------ The data ------
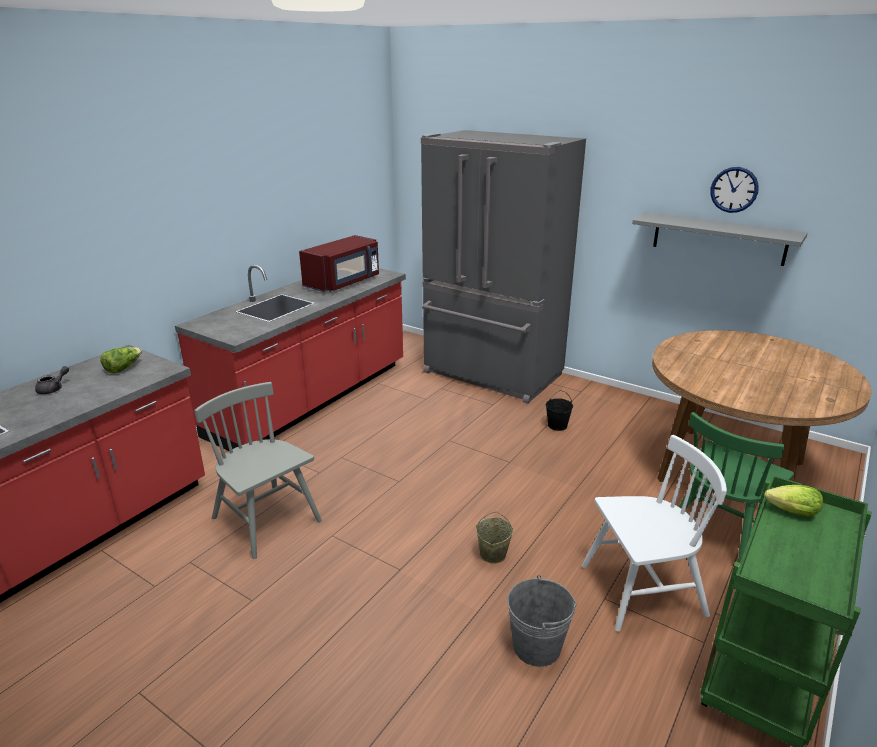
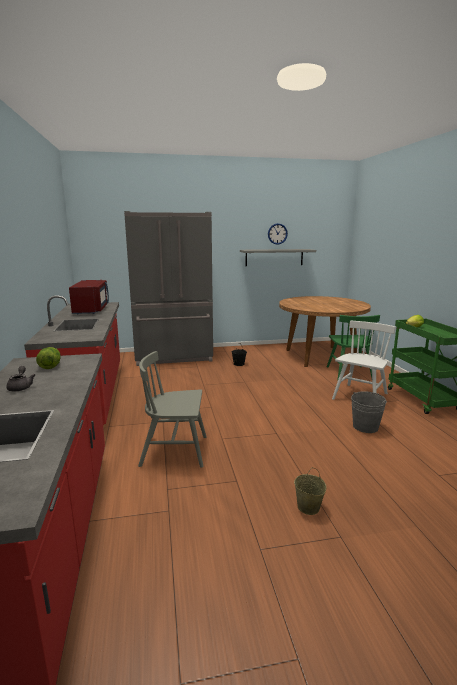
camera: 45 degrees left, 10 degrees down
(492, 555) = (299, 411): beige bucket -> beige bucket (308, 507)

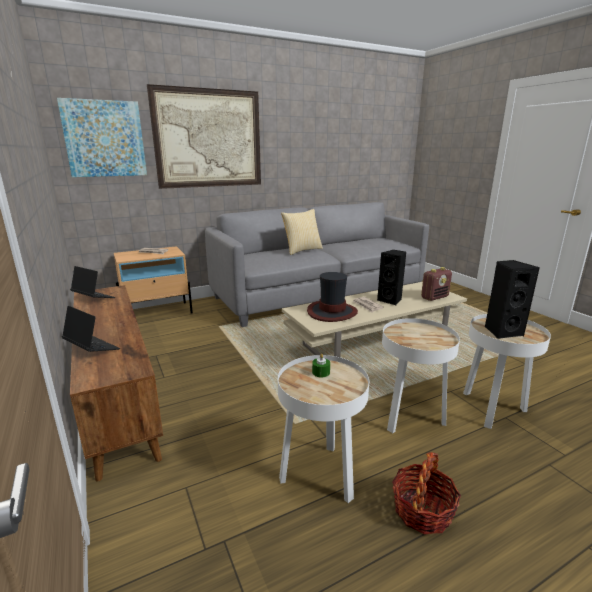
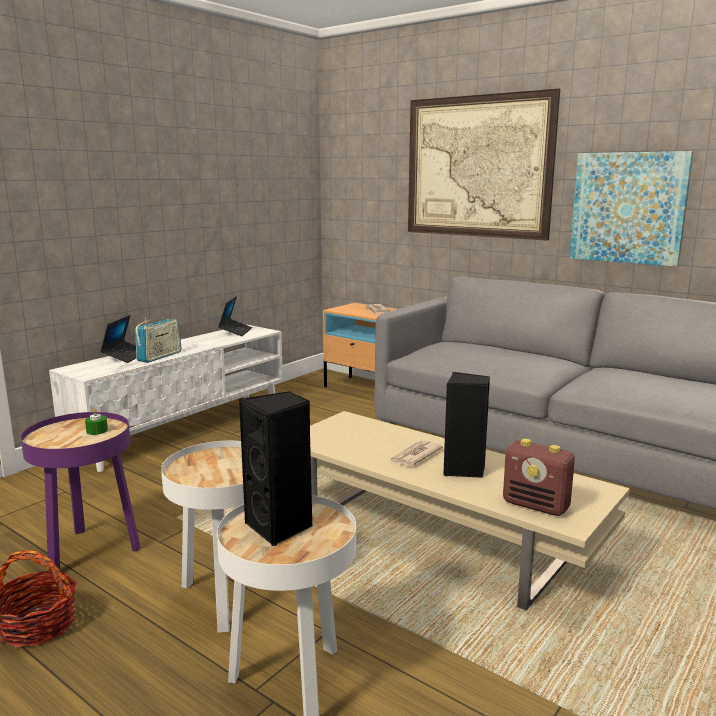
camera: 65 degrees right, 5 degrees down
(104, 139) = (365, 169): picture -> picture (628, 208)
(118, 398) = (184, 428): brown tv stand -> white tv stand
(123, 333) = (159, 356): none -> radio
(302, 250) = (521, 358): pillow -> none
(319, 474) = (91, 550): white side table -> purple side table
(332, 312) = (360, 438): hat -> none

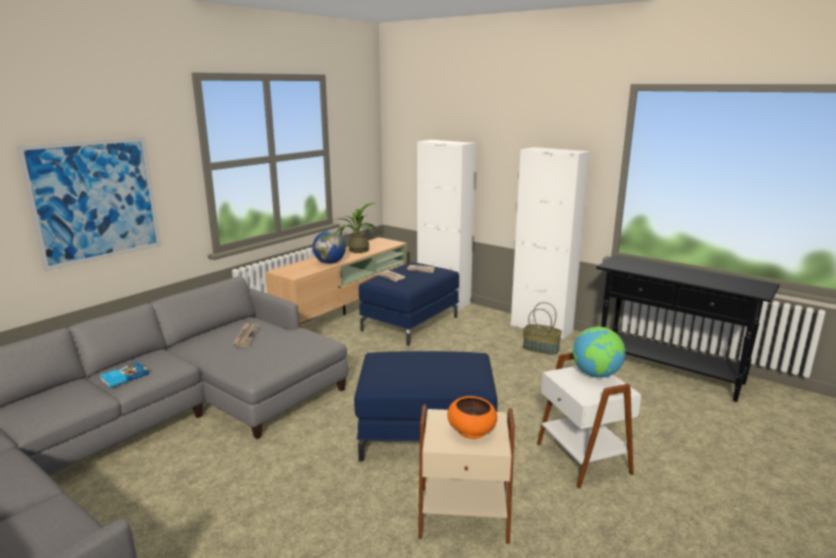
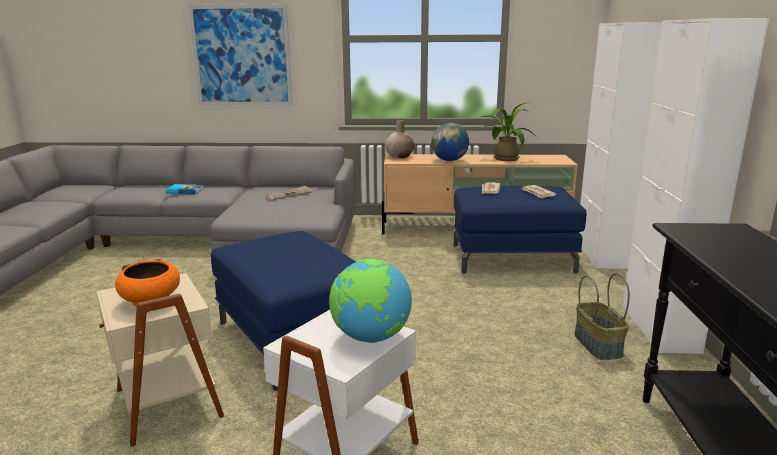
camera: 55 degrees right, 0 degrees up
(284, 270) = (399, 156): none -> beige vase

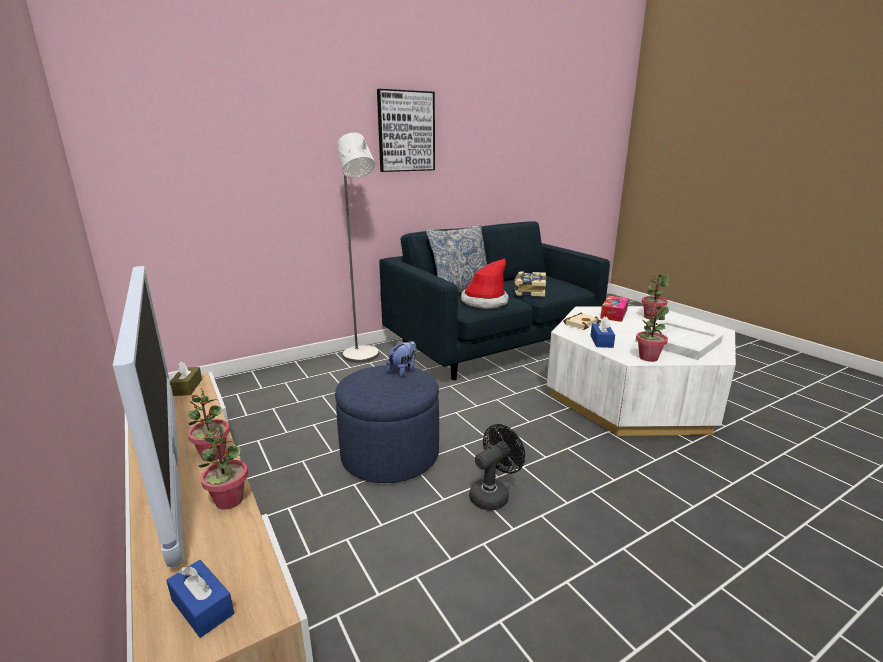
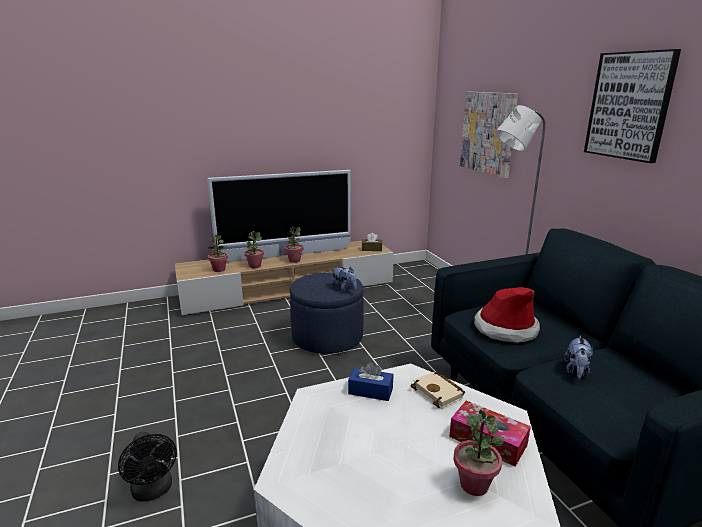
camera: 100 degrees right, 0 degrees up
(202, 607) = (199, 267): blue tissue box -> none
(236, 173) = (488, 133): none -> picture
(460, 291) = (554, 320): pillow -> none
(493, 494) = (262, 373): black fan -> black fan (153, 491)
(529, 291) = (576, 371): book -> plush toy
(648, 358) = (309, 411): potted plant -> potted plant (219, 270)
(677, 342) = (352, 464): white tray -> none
------
> [Task requirements] Lines holding "picture" in the material above are to be reported.

> [Answer for this exercise]
(104, 139) = (365, 169): picture -> picture (628, 208)
(236, 173) = (488, 133): none -> picture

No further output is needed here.